• **Exercise directions**
Count the lines below that include the word "feTurbulence", then give that number and no other words.

• **Given records**

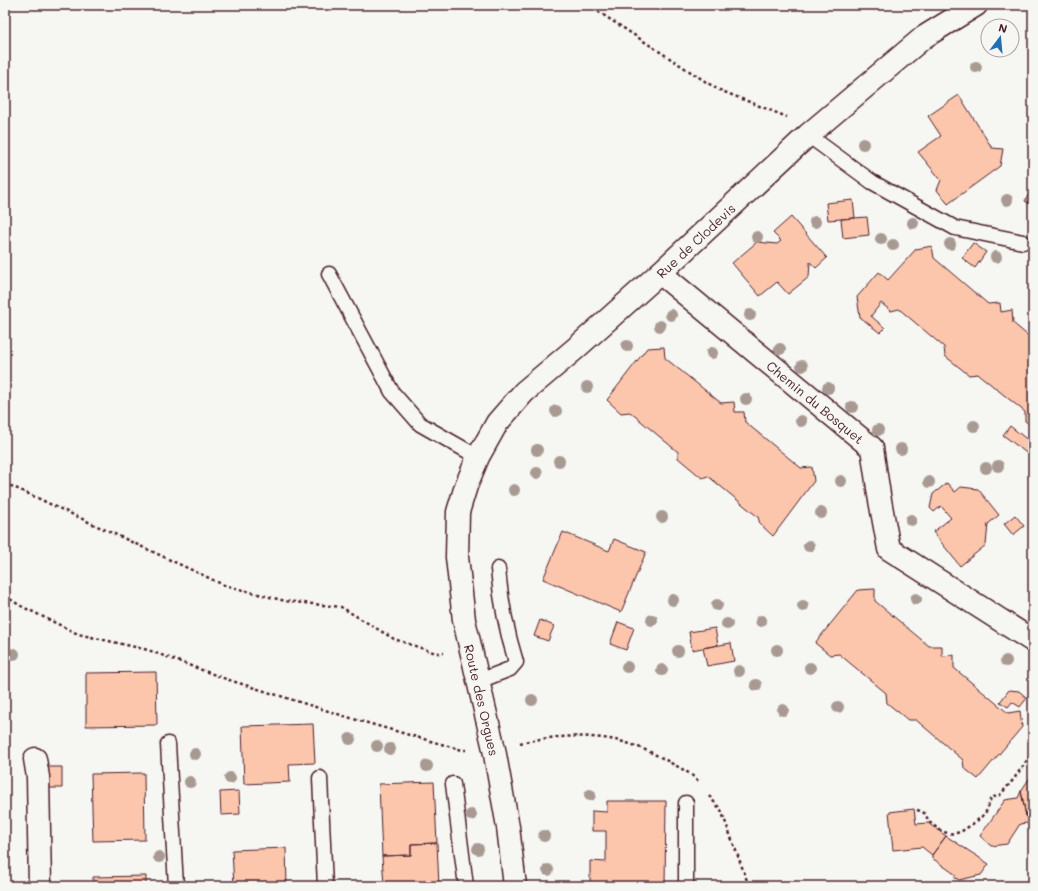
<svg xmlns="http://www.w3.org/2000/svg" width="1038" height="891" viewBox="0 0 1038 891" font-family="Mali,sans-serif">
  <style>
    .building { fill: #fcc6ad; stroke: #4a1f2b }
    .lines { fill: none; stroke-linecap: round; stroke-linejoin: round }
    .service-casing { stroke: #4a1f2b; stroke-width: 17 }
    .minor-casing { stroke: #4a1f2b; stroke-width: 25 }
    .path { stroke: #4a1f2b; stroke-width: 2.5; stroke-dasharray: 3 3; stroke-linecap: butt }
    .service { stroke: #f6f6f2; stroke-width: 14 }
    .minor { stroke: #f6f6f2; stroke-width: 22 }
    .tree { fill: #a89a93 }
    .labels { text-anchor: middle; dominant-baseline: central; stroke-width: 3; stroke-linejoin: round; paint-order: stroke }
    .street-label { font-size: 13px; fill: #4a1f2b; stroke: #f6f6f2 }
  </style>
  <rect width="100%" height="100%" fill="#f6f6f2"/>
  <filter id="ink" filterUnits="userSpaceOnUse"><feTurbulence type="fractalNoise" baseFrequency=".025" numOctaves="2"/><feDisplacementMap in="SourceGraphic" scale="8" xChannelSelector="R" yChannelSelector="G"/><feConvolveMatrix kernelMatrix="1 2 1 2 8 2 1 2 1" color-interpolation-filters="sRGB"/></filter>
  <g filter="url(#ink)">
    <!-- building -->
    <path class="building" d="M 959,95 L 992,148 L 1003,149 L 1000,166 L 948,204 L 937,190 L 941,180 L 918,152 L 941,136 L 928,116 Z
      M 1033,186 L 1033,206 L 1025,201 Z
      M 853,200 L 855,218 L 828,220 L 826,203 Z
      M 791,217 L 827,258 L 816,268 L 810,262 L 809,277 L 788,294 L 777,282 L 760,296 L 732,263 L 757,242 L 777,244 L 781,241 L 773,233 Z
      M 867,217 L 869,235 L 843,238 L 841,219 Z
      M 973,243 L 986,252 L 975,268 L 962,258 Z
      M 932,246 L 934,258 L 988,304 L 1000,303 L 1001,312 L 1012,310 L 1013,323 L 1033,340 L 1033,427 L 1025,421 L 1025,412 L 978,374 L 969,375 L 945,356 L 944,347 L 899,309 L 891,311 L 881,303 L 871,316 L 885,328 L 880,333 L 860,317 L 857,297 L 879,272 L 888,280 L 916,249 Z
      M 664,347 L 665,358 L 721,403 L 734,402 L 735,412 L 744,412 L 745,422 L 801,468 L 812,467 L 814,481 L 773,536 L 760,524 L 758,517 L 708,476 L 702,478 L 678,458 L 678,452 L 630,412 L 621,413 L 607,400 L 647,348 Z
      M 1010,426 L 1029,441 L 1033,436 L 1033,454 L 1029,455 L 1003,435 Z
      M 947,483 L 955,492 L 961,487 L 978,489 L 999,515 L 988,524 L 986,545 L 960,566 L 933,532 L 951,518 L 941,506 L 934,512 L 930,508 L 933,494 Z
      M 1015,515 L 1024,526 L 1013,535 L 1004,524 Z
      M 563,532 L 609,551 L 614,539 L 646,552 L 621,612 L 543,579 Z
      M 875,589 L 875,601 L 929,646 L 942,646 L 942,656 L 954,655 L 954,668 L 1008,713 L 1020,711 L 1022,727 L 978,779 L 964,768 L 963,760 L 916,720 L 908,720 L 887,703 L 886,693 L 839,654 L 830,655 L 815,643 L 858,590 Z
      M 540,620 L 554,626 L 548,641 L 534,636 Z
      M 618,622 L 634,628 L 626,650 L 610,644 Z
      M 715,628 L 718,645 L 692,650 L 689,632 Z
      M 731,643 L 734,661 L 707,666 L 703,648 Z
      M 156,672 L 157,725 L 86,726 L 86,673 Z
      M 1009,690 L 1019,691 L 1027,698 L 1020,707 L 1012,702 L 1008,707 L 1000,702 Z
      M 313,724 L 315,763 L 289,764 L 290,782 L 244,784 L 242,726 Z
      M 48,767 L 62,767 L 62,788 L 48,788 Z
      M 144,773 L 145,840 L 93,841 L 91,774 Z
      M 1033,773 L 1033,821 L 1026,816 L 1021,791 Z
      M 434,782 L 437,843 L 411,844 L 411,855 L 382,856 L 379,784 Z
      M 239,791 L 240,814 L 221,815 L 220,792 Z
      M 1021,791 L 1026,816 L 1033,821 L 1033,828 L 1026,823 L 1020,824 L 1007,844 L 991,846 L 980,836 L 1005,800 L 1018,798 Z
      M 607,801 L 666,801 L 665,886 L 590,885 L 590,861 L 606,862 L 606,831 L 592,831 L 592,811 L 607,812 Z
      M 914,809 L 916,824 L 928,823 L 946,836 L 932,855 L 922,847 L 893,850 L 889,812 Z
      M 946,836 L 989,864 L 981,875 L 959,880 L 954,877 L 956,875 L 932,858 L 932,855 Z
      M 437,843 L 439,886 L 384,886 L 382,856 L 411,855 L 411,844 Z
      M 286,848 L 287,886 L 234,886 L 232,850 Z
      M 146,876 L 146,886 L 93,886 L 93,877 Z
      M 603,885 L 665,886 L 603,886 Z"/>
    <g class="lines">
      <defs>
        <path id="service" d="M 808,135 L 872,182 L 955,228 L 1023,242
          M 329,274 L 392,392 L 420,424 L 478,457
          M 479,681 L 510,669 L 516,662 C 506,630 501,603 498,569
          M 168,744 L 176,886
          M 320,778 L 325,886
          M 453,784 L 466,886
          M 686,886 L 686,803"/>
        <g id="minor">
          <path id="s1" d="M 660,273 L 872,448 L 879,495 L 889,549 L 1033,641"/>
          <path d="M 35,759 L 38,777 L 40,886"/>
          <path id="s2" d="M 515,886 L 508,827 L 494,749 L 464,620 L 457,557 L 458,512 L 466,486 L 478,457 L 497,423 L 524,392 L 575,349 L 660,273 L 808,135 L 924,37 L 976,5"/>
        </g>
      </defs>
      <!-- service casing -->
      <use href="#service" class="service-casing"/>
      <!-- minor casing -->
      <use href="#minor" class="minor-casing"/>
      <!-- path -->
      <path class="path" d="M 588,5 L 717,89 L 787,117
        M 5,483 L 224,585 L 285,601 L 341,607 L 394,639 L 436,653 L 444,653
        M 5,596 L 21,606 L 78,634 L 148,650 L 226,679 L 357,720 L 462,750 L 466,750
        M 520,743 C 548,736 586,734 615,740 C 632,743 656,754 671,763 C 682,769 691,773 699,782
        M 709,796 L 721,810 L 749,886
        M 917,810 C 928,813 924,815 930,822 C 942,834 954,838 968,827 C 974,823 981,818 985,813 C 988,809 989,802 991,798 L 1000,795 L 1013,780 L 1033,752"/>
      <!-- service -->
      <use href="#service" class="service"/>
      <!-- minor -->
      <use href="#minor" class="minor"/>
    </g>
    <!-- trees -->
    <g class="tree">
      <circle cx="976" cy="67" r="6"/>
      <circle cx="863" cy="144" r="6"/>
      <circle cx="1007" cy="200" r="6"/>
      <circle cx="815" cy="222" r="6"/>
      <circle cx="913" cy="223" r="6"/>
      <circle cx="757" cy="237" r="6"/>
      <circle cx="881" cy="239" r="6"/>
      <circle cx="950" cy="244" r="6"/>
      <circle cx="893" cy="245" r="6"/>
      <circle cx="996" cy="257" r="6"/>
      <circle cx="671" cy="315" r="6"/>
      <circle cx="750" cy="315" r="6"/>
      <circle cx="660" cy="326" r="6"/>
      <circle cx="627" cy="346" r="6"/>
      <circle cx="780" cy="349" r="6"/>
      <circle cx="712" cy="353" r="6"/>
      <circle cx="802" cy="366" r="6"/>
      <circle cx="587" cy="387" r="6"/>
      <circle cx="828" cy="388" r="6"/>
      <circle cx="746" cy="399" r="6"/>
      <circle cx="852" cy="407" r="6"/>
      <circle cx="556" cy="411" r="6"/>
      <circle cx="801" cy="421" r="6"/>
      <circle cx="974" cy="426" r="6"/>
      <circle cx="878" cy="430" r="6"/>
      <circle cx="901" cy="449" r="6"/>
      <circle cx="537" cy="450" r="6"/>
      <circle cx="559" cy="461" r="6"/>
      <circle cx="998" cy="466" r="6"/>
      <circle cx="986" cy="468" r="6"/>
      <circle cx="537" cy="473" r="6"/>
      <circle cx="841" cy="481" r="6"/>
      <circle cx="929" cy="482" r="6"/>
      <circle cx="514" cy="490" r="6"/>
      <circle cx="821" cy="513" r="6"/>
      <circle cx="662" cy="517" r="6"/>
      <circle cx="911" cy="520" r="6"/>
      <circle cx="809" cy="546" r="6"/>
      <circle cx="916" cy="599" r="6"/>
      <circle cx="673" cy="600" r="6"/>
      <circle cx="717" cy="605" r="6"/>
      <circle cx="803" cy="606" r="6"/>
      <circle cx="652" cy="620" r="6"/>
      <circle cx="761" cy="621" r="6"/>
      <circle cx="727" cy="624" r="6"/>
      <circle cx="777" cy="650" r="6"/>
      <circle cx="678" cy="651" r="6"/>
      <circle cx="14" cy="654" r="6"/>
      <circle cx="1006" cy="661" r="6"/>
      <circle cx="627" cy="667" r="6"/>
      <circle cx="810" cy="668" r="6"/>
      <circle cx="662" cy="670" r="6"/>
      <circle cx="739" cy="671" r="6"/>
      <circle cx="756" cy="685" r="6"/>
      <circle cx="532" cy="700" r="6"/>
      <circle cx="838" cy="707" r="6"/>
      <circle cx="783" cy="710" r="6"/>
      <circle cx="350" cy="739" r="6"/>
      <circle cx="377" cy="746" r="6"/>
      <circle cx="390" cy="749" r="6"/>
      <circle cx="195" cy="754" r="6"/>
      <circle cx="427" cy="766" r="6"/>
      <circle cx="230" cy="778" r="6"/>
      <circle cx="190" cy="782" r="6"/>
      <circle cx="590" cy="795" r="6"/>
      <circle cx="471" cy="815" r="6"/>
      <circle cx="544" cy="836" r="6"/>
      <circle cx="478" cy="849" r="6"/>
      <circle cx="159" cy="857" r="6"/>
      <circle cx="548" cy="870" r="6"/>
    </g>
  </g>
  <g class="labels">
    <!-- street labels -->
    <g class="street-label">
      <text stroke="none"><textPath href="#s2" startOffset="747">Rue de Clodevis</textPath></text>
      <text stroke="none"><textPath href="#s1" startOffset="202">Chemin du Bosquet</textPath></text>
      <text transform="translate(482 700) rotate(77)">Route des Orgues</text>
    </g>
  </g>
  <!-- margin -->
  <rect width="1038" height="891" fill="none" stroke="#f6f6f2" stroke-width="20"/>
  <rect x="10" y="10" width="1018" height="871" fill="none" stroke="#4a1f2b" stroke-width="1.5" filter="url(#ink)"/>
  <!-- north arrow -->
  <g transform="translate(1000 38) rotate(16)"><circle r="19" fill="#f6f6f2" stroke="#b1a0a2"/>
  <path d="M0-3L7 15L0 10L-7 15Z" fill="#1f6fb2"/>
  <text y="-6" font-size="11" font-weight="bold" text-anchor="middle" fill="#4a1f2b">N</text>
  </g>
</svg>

--

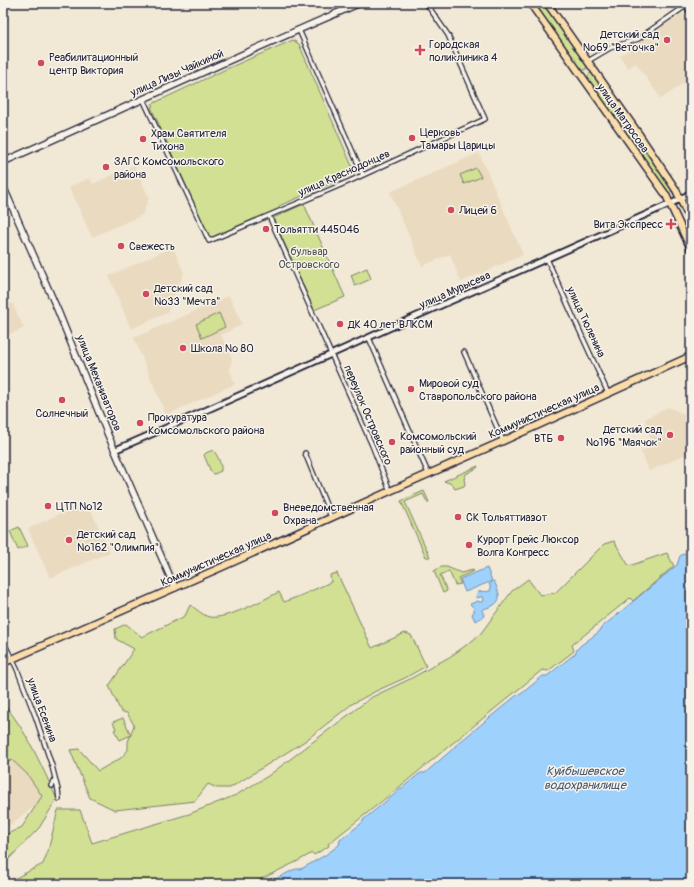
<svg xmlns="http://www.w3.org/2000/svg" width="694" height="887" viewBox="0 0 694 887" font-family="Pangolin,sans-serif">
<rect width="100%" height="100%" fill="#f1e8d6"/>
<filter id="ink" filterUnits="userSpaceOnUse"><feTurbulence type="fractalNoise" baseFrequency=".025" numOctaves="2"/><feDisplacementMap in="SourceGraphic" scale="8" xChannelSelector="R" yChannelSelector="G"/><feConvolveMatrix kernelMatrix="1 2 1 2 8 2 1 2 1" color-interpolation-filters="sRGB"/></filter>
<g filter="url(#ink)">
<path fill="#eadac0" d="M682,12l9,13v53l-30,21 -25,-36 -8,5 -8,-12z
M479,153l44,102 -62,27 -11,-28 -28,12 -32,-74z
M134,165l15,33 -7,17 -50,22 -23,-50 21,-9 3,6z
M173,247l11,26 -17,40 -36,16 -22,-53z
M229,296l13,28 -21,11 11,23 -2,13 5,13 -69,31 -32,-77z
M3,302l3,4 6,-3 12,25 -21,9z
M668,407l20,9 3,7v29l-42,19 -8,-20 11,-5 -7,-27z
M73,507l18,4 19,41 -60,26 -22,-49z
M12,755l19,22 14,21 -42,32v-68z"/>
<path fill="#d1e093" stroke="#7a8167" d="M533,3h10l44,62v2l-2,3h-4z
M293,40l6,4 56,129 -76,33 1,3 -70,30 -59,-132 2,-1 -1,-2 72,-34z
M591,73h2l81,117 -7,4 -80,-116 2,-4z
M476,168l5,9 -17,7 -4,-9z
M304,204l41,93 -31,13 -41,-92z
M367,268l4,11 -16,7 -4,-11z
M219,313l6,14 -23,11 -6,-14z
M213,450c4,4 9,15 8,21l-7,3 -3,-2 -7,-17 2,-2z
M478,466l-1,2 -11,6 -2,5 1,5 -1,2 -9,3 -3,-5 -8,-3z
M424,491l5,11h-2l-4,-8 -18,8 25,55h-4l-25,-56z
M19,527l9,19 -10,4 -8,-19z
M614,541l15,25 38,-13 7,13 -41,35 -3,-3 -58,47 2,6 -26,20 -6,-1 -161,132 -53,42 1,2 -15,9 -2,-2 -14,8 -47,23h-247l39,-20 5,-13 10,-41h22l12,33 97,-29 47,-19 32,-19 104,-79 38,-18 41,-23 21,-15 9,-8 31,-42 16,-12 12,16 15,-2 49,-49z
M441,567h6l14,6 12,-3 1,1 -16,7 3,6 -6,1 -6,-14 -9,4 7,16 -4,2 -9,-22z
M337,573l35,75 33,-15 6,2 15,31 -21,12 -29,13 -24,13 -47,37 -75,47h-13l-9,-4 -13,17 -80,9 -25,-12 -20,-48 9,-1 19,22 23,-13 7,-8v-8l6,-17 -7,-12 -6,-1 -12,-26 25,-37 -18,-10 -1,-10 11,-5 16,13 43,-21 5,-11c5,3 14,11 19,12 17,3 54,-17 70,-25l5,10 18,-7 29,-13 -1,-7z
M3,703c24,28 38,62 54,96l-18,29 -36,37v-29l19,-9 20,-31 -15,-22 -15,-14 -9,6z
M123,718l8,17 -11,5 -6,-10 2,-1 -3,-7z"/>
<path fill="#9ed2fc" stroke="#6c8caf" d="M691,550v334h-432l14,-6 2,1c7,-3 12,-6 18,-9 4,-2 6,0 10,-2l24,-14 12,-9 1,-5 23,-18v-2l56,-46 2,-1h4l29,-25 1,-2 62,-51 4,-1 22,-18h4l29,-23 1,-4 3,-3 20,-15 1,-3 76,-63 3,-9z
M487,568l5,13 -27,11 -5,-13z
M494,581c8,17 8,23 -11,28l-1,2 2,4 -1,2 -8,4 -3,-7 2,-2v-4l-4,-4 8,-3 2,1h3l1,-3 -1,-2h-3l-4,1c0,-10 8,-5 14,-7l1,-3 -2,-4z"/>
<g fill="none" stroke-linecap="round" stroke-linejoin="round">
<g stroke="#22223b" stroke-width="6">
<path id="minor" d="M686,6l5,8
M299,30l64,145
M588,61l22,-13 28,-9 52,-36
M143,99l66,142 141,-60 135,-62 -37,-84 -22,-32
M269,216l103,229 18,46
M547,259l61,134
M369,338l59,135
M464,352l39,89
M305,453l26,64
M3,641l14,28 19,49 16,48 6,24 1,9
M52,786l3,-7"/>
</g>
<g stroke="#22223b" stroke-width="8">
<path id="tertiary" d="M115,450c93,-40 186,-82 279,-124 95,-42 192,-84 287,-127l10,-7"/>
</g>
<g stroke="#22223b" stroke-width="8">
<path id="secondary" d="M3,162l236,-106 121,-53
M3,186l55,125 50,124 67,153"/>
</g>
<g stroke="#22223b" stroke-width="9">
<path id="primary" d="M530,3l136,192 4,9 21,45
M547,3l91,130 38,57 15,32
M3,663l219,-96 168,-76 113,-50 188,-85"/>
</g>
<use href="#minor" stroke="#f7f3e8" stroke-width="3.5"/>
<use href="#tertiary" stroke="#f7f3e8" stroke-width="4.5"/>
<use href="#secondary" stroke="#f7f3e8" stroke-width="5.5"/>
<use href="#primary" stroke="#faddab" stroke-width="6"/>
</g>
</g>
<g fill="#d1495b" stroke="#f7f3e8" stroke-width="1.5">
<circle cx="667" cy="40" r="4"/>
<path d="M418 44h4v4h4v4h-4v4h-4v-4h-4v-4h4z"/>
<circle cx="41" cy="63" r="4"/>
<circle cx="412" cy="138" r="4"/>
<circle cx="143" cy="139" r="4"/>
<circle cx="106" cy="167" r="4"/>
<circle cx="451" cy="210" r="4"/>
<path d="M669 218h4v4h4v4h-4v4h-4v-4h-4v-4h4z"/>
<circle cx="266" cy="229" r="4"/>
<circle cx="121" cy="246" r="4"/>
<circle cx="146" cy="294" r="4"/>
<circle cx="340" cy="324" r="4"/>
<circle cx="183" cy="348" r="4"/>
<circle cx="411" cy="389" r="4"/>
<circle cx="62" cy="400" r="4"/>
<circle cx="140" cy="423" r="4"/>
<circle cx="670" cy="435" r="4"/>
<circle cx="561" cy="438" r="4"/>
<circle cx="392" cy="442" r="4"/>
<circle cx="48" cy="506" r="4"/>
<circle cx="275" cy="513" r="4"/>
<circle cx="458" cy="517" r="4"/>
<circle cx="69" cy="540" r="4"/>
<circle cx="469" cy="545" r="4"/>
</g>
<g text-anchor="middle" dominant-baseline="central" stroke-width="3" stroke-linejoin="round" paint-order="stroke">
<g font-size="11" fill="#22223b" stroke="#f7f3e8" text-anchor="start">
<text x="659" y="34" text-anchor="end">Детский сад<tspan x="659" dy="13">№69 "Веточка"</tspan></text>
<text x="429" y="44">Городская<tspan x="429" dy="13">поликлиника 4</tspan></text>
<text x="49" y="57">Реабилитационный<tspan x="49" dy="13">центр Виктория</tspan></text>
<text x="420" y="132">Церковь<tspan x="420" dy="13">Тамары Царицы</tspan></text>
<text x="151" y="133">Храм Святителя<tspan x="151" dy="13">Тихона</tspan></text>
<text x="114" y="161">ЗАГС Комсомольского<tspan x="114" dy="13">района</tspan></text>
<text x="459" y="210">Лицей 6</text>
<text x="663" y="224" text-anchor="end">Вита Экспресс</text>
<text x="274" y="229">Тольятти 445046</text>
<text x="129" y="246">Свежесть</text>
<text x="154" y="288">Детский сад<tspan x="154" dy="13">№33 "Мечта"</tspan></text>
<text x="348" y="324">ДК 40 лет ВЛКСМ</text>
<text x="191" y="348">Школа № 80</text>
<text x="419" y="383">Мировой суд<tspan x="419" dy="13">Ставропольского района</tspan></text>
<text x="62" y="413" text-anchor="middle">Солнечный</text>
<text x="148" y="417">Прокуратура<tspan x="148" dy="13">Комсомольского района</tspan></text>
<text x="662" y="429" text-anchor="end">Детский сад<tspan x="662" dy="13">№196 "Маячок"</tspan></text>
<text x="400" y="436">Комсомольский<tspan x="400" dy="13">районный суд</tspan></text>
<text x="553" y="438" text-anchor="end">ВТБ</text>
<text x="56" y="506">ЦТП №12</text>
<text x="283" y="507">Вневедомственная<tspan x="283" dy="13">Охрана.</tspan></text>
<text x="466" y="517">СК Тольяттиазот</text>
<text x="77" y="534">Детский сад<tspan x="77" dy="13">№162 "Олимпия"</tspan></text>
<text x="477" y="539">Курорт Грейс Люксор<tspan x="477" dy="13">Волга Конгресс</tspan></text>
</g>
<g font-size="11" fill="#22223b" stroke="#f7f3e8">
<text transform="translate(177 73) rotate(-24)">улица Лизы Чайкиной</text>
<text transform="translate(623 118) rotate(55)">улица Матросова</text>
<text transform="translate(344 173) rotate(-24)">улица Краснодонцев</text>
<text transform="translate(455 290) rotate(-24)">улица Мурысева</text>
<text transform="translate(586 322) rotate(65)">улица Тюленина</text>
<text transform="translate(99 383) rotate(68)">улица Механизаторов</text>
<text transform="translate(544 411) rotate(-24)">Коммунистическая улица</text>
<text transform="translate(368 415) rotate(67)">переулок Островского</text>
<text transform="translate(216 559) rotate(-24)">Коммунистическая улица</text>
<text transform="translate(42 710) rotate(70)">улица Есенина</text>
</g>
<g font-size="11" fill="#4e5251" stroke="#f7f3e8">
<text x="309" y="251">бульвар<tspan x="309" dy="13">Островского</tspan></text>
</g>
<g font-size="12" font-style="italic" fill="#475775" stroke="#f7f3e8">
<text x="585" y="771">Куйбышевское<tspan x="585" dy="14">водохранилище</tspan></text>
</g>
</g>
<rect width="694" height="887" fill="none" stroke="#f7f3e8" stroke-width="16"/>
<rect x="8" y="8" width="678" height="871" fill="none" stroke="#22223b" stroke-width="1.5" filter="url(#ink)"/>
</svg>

• **Task solution**
2